━━━━━ DOCUMENT SECTION

Nursing_homeThe following excerpts from Robert Pear, Violations Reported at 94% of Nursing Homes , NY Times, Sept. 30, 2008, paint a very bleak picture of nursing home life for their 1.5 million residents.

More than 90 percent of nursing homes were cited for violations of federal health and safety standards last year, and for-profit homes were more likely to have problems than other types of nursing homes, federal investigators say in a report issued on Monday.

About 17 percent of nursing homes had deficiencies that caused “actual harm or immediate jeopardy” to patients, said the report, by Daniel R. Levinson, the inspector general of the Department of Health and Human Services.

━━━━━━━━━━

> _PROBLEMS TO SOLVE_:
**A)** Say whether each of these statements agrees with the nursing home excerpt, answering yes or no and quoting the words that decide it. (i) More than 90 percent of nursing homes were cited for violations of federal health and safety standards. (ii) Nonprofit homes were more likely to have problems than for-profit homes. (iii) About a quarter of nursing homes had deficiencies that caused actual harm or immediate jeopardy to patients.
**B)** Pick up the nursing home excerpt after its last sentence and continue it in the same style.

━━━━━ RECORDS SUPPLIED

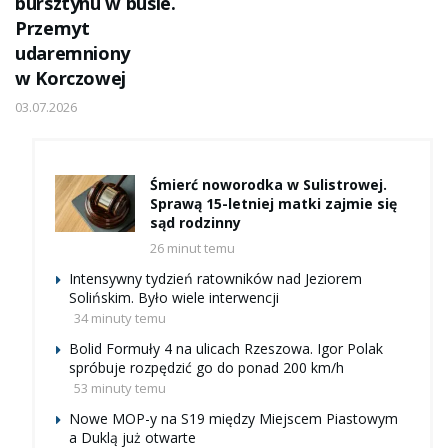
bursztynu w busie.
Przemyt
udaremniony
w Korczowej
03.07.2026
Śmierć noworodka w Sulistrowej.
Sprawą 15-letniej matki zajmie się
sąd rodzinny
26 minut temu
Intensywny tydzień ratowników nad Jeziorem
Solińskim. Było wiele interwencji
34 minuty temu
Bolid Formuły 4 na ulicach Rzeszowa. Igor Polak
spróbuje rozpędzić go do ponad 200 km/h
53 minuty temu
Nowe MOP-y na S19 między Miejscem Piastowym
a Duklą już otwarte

━━━━━━━━━━
━━━━━ RECORDS SUPPLIED

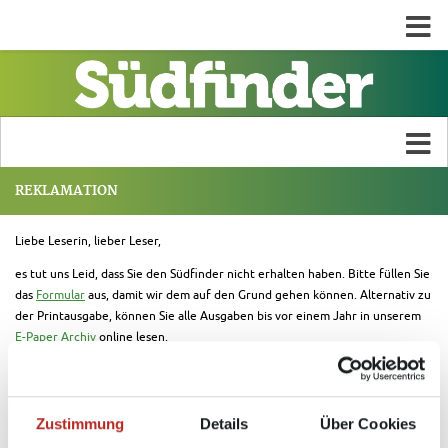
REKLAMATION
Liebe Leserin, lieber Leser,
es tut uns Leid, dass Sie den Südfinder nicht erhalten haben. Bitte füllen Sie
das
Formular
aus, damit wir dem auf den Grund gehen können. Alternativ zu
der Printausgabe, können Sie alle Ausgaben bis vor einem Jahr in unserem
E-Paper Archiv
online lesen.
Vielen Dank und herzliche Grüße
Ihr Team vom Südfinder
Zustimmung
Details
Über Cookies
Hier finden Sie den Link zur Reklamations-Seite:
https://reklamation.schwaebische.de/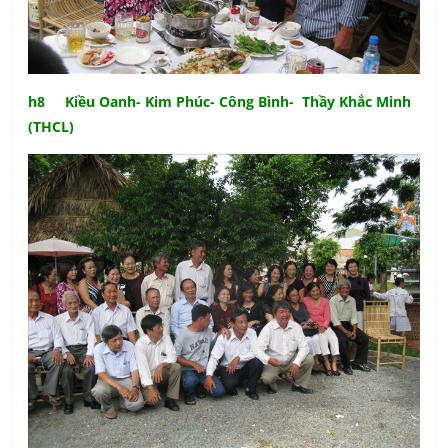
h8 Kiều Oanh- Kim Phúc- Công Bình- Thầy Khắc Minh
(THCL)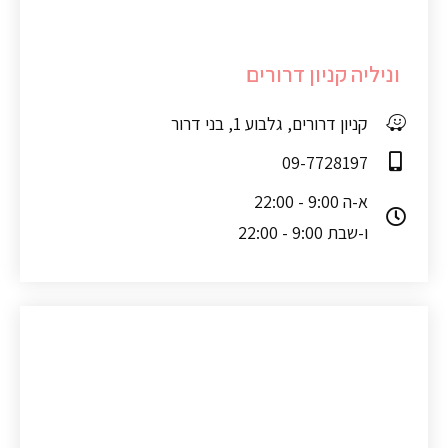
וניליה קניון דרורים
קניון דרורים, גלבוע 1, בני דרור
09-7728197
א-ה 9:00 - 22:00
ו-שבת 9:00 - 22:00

━━━━━━━━━━

> _EXERCISE RESULTS_:
**A)**
(i) Yes: "More than 90 percent of nursing homes were cited for violations of federal health and safety standards last year"
(ii) No: "for-profit homes were more likely to have problems than other types of nursing homes"
(iii) No: "About 17 percent of nursing homes had deficiencies that caused “actual harm or immediate jeopardy” to patients"

**B)**
Problems included infected bedsores, medication mix-ups, poor nutrition, and abuse and neglect of patients. * * *

The inspector general said 94 percent of for-profit nursing homes were cited for deficiencies last year, compared with 88 percent of nonprofit homes and 91 percent of government homes. * * *

Deficiency rates varied widely among states. The proportion of nursing homes cited for deficiencies ranged from 76 percent in Rhode Island to 100 percent in Alaska, Idaho, Wyoming and the District of Columbia.

The average number of deficiencies also varied, from 2.5 deficiencies per nursing home in Rhode Island to 13.3 per home in Delaware.